Dans ce film, on retrouve tous les états entre éveil et rêve, entre réalité et illusion que peut connaître l’être humain. La frontière entre ces états est ténue et se brouille rapidement : telle scène se passe-t-elle réellement ou bien le personnage est-il somnambule ou bien rêve-t-il ? Et sait-il s’il est être éveillé ou en train de dormir ? Même s’il se réveille d’un rêve, n’est-il pas encore en train de rêver (cf. la métaphore de Zhuang Zi et du papillon) ? Peut-il encore revenir à la réalité ?
Chaque personnage semble ainsi avoir un existence propre au pays des rêves et il n’est pas toujours facile pour le spectateur de s’y retrouver. C’est un des défauts de ce film : au fur et à meusre de l’avancement de l’intrigue, on perd peu à peu pied et on se perd dans les méandres des rêves dans les rêves.
Certains passages de la fin m’ont également déplu : des personnages virent au grotesque et « l’affrontement final » n’est pas très convaincant.

En tout cas, Paprika m’a donné envie de découvrir les autres œuvres du réalisateur.
Un film à découvrir.

8/10

Par AngelMJ le 07/12/2006 à 21:13

Satoshi Kon n'a semblerait-il plus rien à prouver dans le monde de l'animation lorsque l'on voit la notoriété des films ou des séries qu'il a pu réalisé par le passé. Par manque de moyens, je n'avais jamais eu l'occasion de voir une des ses productions. C'est donc chose remise avec Paprika. Est ce que le talent du réalisateur de Perfect Blue et Tokyo Godfathers a réussi à me toucher? La réponse est un grand oui!

Allons dans le vif du sujet. Paprika est d'abord visuellement une réussite. Le graphisme, marque de fabrique de Kon, est très propre et très bien animé. Ca bouge, c'est vivant, avec une utilisation de la 3D minime qui laisse place à des dessins traditionnels qui possèdent toujours autant de charme. On est très propre de la qualité visuelle d'un Miyazaki. On est également marqué par la bande son, avec des thèmes musicaux marquants et très originaux, adaptés à chaque moment, chaque scène.
Mais quelque part, Satoshi Kon n'a plus rien à prouver visuellement. C'est donc forcément vers les personnages ou le scénario que l'on va se tourner pour voir si le talent du maître à encore frappé.

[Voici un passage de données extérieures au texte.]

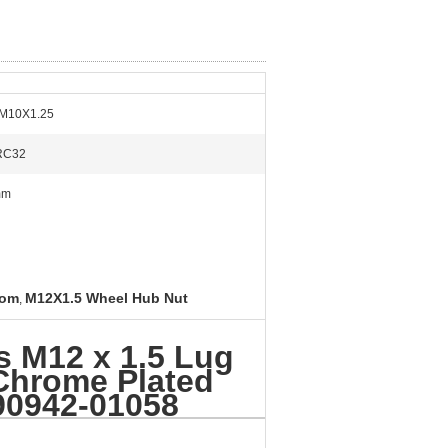
 M10X1.25
RC32
mm
rom
M12X1.5 Wheel Hub Nut
,
s M12 x 1.5 Lug
Chrome Plated
90942-01058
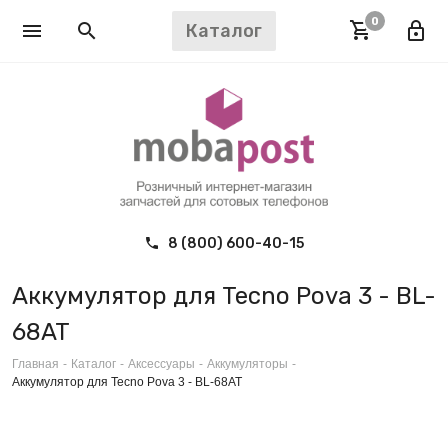
0
Каталог
8 (800) 600-40-15
Аккумулятор для Tecno Pova 3 - BL-
68AT
Главная
-
Каталог
-
Аксессуары
-
Аккумуляторы
-
Аккумулятор для Tecno Pova 3 - BL-68AT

La trame scénaristique est en réalité très simple et la résolution de l'enquête, à savoir qui a volé les DC Mini, machine capable de voyager dans les rêves des personnes, trouve vite sa réponse. Car l'intérêt du scénario n'est pas là. En effet, Paprika nous invite dans une folle course poursuite entre rêve et réalité, les deux étant volontairement mélanger durant tout le film pour tenter de perdre le spectateur, mais cela pour son plus grand bonheur. Kon utilise à maintes reprises cette désagréable sensation du rêve éveillé ou encore cette impression d'être réveillé, d'avancer, alors que l'on est encore en plein sommeil. Tout cela nous plonge dans un monde assez burlesque, parfois destabilisant mais dans lequel, au final, on ne perd jamais. Comprenez par là que malgré l'amalgamme entre rêve et réalité, le scénario tient debout du début à la fin et rien ne reste inexplicable.
Les personnages de Paprika sont assez originaux de part leur physique et leur psychologie. Kon sort parfois même des sentiers battus en proposant des relations étonnantes entre les protagonistes, les rendant crédibles et suprenants. Le personnage d'Atsu se complète très bien avec celui de son alter ego Paprika. Les autres personnages sont également bien travaillés et chacun apporte sa pierre à l'édifice, chacun ayant un rôle non négligable dans le déroulement du scénario.

Bon que dire si ce n'est que Paprika est à mes yeux une réussite. L'ensemble reste abordable pour tous les publics, le film ayant malgré tout un petit côté art et essai. Nombreux seront ceux qui s'amuseront à trouver les nombreuses références au cinéma qui sont placés de manières astucieuses durant tout le film. Je ne peux que vous conseiller d'aller le voir, vous passerez vraiment un bon moment devant. Pour ma part, je suis comblé et je n'ai plus qu'une seule envie : découvrir les autres oeuvres de Satoshi Kon.